### [Problem to solve]
Copy every line of the records that includes the word "para".

:: Data listing

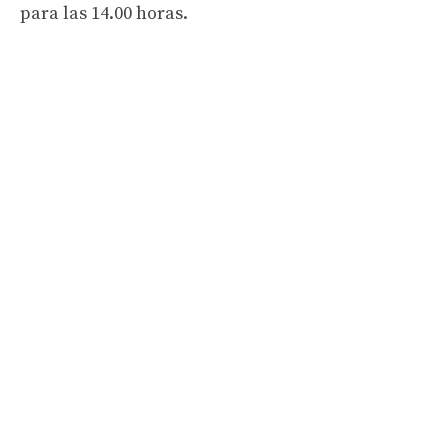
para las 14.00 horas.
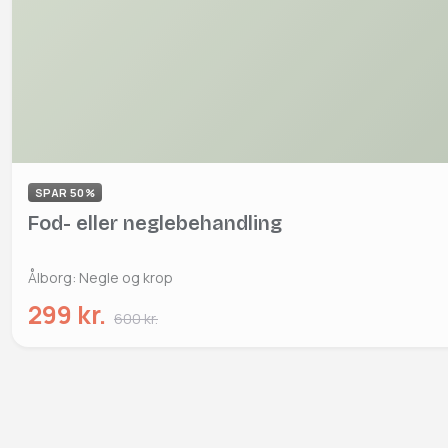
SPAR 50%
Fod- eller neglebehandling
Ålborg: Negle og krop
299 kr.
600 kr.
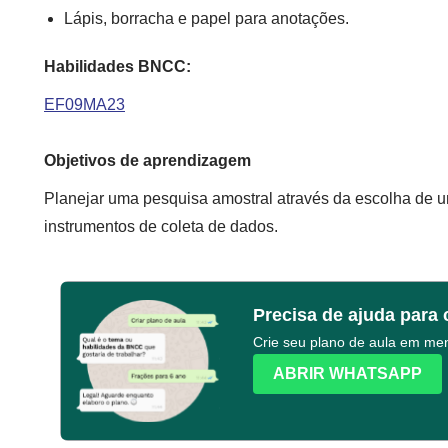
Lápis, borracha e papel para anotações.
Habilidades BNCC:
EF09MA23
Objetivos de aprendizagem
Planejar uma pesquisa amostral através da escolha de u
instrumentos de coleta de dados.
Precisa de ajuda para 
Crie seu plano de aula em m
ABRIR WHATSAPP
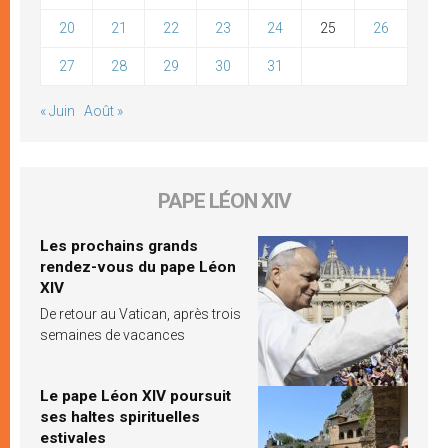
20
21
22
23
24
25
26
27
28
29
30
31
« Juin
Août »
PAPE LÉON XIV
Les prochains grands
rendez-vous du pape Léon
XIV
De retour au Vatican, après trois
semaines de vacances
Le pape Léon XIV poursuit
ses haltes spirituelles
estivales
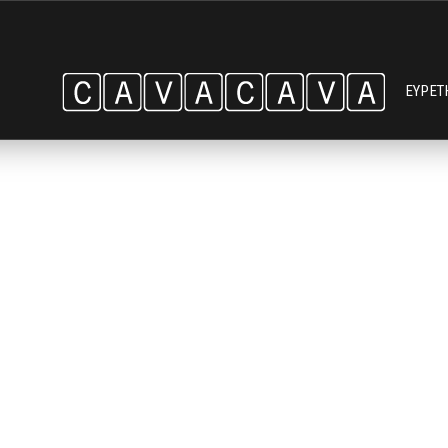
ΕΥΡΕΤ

::::
:: Data listing

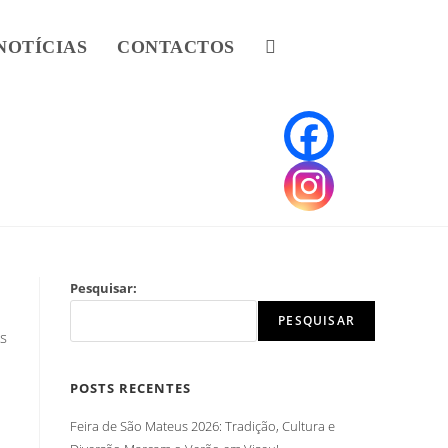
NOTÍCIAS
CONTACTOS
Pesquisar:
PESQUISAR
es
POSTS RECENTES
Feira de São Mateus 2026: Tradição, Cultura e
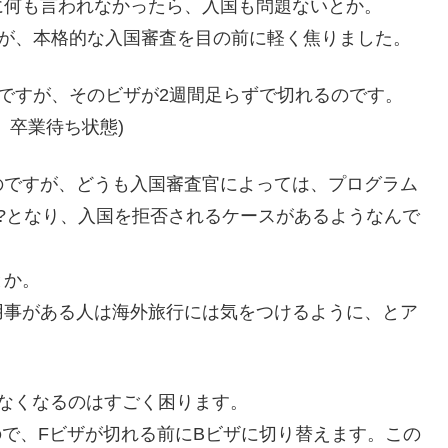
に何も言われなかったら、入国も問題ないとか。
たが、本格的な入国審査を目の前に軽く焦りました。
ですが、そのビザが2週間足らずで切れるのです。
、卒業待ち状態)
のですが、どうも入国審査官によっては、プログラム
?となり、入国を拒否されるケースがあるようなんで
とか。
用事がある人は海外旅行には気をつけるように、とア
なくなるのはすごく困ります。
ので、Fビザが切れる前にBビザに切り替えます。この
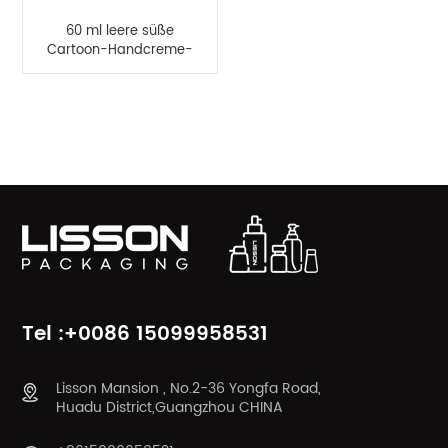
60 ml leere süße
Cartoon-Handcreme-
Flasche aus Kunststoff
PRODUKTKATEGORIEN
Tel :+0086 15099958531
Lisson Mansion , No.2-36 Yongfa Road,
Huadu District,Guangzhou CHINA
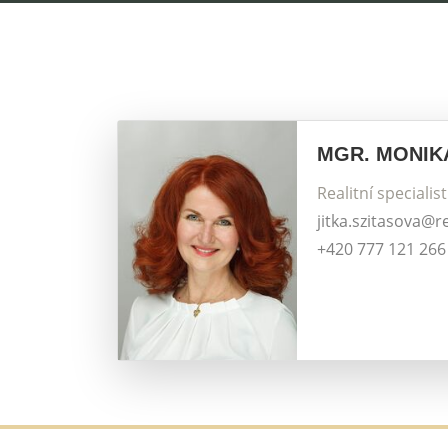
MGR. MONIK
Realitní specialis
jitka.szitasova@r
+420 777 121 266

::::

### [Output below]
para las 14.00 horas.
Lápis, borracha e papel para anotações.
Precisa de ajuda para 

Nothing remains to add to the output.